Önceki gün gençlerle bir araya gelen Bilal Erdoğan “ekonomist” olduğunu söyleyerek EYT düzenlenmesini eleştirmiş, EYT’nin “büyük bir felaket” olduğunu ve “kandırıldıklarını” söylemiş. Ne yapalım bu durumda çok üzülelim mi, ah vah edelim mi “ama bak yine kandırılmışlar, ne kadar da saf, ne kadar da temiz ve ne kadar da iyi niyetliler oysa” diye. Bu “kandırıldık” sözü artık AK Parti iktidarının diline pelesenk olmuş durumda. Önce hakkını teslim edelim; evet, Bilal Erdoğan ekonomi okumuş. Ekonomist olduğunu ilk kez bu söyleşisinde dile getirmişti aslında. Dolayısıyla kendisine “ekonomist” diyebilir, sözlerine “bir ekonomist olarak” diyerek başlayabilir.
Ama söze böyle başladığında “bir ekonomist olarak” Cumhurbaşkanı Erdoğan’ın ülkeyi uçurumun kenarına getiren “faiz sebep, enflasyon sonuçtur” tezi hakkında ne düşündüğünü de söylemesi gerekiyor. Bir ekonomist bu konudaki görüşlerini de açıklar çünkü. Ekonomist kimliği ile mesela “ekonomi ve hukuk” arasındaki bağ hakkında ne düşündüğünü kamuoyu ile paylaşmasını beklerim ben. Dünya Bankasında çalışmış birisi olarak, bütün yetkilerin tek elde toplandığı CB sistemiyle Cumhurbaşkanlığına bağlanan Merkez Bankasının bağımsızlığını yitirmesi hakkındaki görüşlerini paylaşmalı kamuoyu ile…

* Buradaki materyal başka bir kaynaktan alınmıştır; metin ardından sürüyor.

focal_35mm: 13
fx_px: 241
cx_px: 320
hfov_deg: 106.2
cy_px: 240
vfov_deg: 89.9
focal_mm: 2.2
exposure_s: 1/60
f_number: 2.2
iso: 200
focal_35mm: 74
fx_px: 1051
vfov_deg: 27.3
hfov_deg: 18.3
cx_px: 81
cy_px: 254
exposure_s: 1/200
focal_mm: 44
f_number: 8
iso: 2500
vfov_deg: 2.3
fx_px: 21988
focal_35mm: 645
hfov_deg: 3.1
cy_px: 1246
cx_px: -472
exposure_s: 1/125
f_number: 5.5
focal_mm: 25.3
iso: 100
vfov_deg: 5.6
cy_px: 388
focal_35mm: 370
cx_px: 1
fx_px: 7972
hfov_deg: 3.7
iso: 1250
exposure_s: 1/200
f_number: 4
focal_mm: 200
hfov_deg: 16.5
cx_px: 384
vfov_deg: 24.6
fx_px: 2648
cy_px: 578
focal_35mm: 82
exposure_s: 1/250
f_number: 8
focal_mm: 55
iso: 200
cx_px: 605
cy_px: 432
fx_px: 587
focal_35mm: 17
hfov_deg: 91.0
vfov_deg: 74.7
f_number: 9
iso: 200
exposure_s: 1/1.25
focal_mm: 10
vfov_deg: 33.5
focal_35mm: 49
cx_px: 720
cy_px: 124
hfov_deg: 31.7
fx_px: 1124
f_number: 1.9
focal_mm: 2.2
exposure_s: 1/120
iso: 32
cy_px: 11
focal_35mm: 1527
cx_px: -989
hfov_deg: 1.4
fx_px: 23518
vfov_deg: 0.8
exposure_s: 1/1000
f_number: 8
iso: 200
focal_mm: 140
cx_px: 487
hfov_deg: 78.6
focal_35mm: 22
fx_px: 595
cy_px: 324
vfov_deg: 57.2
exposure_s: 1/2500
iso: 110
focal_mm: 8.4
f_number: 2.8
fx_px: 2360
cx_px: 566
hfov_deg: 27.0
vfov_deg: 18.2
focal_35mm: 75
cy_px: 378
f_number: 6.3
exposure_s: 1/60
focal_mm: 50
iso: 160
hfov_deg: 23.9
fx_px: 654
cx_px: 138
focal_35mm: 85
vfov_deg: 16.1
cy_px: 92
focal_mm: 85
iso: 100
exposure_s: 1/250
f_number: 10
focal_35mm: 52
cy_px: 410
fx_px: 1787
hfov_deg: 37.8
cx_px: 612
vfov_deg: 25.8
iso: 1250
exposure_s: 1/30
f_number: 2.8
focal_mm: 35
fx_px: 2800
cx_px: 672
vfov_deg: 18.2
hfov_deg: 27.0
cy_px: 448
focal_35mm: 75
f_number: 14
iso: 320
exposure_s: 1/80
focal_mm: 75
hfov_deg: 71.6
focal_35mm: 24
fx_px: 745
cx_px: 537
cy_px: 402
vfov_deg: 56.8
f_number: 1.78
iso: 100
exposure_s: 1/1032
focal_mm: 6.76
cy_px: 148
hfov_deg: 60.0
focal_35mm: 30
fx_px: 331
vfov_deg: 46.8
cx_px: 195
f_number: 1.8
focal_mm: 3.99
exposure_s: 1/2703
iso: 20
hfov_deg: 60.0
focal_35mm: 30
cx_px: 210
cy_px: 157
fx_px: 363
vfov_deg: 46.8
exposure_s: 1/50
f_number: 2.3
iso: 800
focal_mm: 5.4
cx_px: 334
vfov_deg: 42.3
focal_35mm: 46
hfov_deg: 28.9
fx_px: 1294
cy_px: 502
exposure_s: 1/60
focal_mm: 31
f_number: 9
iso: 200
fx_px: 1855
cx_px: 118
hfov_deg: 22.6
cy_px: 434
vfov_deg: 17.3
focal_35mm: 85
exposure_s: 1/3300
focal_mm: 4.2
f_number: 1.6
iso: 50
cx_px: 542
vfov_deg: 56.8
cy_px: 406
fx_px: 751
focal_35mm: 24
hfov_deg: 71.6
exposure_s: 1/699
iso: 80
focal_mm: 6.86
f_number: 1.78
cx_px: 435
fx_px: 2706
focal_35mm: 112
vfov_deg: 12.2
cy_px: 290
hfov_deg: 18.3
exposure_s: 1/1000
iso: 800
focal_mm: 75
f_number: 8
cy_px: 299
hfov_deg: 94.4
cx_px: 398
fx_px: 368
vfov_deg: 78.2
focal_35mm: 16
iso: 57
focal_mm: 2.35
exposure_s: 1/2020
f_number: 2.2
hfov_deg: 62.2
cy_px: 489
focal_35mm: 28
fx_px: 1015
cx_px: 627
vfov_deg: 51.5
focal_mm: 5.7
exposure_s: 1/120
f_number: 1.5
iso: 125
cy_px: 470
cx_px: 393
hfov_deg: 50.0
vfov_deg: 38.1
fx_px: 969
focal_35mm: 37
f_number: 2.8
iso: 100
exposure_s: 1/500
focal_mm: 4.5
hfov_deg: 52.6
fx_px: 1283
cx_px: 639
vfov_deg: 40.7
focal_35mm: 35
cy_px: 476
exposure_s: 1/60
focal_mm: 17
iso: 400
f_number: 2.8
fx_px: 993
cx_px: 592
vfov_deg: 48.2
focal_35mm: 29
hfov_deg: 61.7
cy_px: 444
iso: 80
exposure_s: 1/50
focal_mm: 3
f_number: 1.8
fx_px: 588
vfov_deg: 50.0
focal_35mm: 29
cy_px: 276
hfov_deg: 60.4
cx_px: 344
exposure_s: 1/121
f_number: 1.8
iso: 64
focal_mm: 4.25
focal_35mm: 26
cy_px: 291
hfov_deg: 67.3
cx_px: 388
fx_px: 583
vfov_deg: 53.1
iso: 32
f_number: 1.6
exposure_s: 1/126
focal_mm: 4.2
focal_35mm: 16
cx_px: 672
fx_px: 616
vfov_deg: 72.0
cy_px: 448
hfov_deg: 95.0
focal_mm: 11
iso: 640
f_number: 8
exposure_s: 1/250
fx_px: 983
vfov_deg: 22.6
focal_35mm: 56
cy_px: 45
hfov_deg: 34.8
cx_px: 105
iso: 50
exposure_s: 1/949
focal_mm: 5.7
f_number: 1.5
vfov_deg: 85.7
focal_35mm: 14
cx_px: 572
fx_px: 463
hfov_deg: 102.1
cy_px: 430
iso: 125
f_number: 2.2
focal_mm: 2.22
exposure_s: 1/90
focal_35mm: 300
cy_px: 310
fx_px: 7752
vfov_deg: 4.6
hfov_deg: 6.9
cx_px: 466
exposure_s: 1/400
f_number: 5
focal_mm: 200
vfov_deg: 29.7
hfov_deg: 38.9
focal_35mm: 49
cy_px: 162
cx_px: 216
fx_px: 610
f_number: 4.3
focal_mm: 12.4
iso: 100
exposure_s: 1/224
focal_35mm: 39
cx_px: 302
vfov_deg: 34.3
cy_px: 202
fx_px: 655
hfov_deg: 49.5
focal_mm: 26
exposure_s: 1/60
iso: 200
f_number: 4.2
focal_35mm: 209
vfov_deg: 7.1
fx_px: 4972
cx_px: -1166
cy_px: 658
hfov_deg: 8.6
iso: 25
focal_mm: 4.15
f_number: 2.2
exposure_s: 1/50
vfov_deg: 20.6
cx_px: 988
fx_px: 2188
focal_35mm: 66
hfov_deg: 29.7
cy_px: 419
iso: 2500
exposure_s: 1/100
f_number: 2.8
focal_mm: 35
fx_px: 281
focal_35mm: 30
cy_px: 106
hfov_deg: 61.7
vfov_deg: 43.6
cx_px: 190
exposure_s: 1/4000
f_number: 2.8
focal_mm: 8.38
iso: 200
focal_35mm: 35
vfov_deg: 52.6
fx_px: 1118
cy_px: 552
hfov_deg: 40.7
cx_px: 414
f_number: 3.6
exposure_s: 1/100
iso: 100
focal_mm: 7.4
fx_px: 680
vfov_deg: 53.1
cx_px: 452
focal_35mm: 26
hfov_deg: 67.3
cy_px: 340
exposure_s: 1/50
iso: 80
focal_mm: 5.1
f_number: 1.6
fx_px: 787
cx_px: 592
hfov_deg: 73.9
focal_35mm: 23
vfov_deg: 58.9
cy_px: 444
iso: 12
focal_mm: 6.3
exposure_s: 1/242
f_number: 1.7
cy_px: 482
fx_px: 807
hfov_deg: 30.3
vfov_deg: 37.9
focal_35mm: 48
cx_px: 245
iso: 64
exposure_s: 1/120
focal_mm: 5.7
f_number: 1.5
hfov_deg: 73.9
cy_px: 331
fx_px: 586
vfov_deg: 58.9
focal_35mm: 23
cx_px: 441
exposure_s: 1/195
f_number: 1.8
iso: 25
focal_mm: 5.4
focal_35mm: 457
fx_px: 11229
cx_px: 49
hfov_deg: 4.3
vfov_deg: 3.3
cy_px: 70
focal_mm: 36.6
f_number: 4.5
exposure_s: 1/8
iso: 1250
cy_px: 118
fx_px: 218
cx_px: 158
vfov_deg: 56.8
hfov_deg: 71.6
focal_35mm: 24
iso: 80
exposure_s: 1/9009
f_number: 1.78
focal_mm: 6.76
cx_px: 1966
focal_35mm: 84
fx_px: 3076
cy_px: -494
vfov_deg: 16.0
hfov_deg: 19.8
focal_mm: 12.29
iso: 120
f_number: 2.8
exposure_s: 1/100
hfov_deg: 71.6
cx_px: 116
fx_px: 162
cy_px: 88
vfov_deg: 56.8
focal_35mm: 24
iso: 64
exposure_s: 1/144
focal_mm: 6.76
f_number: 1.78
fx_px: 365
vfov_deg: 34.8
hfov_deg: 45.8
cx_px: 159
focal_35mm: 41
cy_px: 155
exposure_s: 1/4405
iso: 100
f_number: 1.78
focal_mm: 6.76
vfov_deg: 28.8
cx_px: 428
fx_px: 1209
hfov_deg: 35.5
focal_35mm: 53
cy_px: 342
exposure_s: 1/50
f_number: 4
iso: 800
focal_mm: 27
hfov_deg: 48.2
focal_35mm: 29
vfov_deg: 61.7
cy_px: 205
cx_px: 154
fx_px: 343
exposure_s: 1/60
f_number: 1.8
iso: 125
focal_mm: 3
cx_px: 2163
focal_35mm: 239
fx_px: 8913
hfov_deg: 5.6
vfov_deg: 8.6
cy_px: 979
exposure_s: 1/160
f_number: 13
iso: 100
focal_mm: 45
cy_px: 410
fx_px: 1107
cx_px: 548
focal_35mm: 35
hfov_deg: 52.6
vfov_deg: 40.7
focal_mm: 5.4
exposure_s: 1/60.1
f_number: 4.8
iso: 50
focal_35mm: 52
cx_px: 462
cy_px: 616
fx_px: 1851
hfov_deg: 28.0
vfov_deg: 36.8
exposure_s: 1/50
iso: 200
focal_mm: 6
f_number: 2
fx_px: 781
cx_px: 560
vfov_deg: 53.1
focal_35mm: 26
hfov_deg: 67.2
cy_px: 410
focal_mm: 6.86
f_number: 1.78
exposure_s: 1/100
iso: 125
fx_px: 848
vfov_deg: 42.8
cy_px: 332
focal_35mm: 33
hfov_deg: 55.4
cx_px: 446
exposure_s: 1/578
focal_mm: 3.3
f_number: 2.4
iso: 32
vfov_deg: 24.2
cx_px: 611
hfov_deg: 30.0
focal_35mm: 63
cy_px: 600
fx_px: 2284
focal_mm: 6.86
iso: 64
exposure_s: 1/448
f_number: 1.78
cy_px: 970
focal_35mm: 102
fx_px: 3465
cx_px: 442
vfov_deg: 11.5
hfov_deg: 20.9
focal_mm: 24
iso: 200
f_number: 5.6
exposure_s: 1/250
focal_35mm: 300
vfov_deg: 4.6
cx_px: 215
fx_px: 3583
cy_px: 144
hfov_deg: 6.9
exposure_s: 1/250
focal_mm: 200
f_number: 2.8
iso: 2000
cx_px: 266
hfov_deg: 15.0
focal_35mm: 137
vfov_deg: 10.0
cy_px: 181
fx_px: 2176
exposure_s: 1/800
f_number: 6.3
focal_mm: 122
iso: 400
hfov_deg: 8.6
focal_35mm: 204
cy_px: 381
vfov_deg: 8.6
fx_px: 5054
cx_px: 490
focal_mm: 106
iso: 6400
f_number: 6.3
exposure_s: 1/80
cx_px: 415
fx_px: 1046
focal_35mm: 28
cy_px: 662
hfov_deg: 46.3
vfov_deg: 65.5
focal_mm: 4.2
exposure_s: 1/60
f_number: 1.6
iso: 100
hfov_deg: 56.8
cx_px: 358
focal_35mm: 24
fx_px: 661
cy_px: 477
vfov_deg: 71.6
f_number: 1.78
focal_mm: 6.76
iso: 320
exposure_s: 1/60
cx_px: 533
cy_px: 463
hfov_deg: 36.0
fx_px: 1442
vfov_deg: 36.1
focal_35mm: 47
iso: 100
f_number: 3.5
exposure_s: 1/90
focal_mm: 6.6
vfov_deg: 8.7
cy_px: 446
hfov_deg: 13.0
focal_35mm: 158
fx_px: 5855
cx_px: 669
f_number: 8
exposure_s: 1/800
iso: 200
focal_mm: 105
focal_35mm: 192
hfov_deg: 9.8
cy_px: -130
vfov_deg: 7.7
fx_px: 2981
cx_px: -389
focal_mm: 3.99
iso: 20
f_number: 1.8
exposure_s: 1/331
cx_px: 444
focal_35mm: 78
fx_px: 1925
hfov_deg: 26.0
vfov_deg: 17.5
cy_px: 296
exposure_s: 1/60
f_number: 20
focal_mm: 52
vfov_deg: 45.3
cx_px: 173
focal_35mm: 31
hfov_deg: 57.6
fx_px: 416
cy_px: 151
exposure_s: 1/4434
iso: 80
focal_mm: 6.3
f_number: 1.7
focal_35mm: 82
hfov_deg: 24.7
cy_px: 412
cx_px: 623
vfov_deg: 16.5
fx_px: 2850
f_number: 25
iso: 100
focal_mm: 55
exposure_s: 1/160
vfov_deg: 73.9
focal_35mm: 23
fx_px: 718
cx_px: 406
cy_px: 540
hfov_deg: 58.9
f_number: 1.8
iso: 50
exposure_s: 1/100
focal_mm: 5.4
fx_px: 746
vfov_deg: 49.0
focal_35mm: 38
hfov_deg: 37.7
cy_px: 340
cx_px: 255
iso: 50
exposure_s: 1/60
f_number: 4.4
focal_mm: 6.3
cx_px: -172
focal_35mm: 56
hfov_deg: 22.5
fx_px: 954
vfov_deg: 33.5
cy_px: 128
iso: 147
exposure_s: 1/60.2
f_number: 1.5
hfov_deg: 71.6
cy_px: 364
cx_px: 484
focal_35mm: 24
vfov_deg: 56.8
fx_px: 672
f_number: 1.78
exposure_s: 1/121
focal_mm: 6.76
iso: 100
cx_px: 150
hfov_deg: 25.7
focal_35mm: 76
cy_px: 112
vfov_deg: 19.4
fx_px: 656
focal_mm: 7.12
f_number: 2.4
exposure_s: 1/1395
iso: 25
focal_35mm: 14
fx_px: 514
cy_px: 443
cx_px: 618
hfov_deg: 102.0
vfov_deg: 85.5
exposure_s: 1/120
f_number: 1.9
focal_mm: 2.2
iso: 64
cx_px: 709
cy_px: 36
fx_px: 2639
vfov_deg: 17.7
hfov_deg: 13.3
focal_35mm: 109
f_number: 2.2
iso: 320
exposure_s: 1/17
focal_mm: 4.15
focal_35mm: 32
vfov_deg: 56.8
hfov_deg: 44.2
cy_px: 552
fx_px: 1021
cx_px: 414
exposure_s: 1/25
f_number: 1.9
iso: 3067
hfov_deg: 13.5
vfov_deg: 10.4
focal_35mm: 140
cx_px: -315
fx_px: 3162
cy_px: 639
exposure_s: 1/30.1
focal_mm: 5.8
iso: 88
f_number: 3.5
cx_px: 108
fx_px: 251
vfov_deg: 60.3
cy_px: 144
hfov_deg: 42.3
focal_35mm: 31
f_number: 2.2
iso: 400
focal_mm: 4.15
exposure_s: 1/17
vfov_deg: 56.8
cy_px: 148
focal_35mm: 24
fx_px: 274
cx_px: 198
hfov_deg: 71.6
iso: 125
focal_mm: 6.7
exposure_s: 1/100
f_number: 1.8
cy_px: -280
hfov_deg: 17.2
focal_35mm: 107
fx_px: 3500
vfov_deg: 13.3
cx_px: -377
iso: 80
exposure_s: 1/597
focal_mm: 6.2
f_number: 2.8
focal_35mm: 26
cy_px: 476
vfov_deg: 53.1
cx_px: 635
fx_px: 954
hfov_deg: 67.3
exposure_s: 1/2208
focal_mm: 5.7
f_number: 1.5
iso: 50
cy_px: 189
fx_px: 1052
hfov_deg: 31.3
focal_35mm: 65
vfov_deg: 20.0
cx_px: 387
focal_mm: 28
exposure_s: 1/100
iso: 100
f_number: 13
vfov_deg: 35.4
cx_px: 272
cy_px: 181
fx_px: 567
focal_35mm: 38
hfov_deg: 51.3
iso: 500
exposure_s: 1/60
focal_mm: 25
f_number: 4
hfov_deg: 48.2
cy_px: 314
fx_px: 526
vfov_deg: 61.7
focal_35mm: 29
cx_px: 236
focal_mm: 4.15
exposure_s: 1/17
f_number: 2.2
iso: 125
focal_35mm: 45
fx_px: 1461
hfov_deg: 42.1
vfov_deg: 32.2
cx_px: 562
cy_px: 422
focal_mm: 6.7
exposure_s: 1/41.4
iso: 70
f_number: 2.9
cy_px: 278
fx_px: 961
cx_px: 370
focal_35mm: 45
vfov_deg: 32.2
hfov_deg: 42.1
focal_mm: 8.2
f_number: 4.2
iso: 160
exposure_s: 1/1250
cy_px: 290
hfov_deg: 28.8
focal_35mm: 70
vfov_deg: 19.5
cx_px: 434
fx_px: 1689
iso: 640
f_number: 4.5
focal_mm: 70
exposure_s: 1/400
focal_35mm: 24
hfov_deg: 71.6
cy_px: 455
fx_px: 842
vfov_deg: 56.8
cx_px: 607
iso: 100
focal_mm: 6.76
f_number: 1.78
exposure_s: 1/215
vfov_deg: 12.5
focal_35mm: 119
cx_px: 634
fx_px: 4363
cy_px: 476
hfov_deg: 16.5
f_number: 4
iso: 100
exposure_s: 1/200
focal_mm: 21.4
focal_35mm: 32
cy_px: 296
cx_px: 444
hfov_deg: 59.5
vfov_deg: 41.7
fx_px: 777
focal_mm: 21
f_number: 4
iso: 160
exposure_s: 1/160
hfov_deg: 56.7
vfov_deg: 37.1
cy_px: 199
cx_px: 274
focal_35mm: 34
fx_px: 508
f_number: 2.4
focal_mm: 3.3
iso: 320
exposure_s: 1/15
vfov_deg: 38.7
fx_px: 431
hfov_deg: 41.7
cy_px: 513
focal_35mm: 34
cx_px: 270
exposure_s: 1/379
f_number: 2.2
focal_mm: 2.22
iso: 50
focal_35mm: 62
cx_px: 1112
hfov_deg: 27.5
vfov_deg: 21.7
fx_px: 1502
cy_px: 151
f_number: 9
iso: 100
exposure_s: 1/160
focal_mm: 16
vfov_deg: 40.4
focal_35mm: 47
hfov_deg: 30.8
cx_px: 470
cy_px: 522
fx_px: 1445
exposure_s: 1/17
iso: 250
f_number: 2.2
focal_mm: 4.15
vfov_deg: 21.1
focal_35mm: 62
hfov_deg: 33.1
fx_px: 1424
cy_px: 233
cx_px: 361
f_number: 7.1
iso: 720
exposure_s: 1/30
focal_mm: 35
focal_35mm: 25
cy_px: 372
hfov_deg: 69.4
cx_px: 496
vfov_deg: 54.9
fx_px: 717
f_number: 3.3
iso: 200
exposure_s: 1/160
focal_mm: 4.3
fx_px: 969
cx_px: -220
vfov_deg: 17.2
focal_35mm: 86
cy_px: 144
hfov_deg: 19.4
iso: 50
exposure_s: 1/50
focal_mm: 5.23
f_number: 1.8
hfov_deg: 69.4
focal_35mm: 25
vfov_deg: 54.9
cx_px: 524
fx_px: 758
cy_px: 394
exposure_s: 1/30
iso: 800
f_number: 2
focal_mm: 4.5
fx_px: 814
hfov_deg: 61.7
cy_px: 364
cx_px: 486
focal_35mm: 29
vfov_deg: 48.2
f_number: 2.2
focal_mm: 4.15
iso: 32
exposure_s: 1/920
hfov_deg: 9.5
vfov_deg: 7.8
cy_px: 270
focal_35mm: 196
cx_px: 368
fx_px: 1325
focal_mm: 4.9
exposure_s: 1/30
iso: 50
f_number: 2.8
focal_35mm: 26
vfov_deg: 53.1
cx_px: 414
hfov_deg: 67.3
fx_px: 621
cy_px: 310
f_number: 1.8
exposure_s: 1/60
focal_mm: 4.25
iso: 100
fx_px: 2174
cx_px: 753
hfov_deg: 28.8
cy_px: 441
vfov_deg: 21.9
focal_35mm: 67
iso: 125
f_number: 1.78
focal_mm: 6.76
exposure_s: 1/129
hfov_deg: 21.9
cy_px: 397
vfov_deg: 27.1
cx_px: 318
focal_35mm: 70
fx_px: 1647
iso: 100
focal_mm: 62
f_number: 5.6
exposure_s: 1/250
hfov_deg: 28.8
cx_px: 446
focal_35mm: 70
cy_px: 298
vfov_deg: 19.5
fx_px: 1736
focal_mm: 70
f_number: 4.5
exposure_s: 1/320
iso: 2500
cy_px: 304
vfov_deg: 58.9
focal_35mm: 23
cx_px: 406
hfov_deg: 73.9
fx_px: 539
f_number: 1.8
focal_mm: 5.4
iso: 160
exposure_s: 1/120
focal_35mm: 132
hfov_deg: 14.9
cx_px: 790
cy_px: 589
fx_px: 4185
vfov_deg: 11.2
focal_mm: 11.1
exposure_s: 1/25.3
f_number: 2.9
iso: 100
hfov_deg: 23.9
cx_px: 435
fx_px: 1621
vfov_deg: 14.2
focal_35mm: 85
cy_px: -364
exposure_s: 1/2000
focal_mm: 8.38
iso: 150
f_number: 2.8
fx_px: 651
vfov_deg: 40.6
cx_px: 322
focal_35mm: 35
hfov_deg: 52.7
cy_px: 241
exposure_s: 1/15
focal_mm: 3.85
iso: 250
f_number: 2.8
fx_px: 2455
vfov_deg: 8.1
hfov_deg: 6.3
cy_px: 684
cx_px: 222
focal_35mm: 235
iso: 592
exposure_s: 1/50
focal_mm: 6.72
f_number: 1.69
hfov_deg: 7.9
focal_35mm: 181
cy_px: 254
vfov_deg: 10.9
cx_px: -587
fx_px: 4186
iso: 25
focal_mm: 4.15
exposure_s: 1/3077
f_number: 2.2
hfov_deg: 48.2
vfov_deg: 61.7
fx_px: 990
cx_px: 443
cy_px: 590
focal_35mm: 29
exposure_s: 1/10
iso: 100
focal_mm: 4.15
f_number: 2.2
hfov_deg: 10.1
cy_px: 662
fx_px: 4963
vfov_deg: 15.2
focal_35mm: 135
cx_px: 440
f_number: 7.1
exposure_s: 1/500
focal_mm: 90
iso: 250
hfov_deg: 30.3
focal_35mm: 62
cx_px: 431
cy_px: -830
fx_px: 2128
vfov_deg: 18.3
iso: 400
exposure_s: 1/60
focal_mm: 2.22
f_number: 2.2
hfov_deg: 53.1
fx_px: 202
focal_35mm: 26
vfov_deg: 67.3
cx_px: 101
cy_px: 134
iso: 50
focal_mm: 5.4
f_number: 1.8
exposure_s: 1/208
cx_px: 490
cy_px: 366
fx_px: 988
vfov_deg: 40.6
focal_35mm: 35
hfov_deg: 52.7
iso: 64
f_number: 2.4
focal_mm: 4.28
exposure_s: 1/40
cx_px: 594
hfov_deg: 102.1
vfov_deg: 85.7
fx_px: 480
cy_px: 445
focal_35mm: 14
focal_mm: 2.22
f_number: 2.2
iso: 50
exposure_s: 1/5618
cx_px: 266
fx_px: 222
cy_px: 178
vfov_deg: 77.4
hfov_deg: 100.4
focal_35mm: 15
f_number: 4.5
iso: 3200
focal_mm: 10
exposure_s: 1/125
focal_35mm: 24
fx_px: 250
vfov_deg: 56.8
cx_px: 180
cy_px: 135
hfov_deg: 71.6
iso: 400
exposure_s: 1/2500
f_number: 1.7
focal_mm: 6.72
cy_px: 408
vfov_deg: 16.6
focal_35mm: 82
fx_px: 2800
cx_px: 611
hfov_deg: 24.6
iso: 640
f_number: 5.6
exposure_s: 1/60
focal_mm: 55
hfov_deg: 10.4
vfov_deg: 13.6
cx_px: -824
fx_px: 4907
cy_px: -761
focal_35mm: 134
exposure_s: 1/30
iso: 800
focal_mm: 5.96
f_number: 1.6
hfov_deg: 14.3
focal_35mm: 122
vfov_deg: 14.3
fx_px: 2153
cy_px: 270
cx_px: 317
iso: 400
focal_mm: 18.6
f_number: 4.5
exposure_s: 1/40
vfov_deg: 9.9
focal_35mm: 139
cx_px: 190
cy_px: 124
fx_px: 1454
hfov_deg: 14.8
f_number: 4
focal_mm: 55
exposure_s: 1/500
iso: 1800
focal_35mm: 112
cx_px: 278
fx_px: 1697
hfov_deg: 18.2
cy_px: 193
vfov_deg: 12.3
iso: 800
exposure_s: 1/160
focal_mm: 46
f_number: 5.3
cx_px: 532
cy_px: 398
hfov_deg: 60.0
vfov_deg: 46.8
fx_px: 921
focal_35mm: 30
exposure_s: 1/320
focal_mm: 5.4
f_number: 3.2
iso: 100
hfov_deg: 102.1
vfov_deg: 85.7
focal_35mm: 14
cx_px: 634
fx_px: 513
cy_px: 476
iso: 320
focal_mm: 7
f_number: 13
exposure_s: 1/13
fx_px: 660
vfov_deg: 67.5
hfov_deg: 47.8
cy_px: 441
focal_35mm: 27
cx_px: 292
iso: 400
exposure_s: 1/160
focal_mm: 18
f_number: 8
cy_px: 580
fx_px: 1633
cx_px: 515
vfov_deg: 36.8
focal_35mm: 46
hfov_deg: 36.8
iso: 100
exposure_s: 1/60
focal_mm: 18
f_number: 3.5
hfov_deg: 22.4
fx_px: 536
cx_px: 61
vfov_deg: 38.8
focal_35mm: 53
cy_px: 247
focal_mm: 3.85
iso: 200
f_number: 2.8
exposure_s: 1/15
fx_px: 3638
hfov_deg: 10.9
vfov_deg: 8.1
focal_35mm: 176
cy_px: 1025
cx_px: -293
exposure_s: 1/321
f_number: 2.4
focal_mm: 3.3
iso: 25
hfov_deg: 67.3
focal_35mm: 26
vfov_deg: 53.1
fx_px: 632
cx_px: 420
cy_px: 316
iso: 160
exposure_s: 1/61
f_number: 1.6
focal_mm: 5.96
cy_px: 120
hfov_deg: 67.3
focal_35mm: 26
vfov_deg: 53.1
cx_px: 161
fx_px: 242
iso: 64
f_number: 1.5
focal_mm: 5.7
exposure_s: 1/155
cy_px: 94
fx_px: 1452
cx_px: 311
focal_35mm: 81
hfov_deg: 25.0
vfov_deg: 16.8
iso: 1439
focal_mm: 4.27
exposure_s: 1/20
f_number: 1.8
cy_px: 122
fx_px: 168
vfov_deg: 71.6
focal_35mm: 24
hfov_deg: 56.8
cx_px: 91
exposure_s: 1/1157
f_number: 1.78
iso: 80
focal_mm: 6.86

Hangi ekonomi kariyeriyle bağlaşır bu? Merkez Bankası’nın iktidar emrinde olmasını doğru bulan tek ekonomist varmıydı, kariyer yaptığı üniversitelerde? Bakalım bu konuda bir açıklama yapacak mı? Ben mesela, “bir ekonomist olarak Bilal Erdoğan’ın” EYT’nin bir felaket olacağını, EYT çıkaran, EYT’yi büyük bir müjde olarak açıklayan Cumhurbaşkanı Babasına söyleyip söylemediğini samimiyetle merak ediyorum.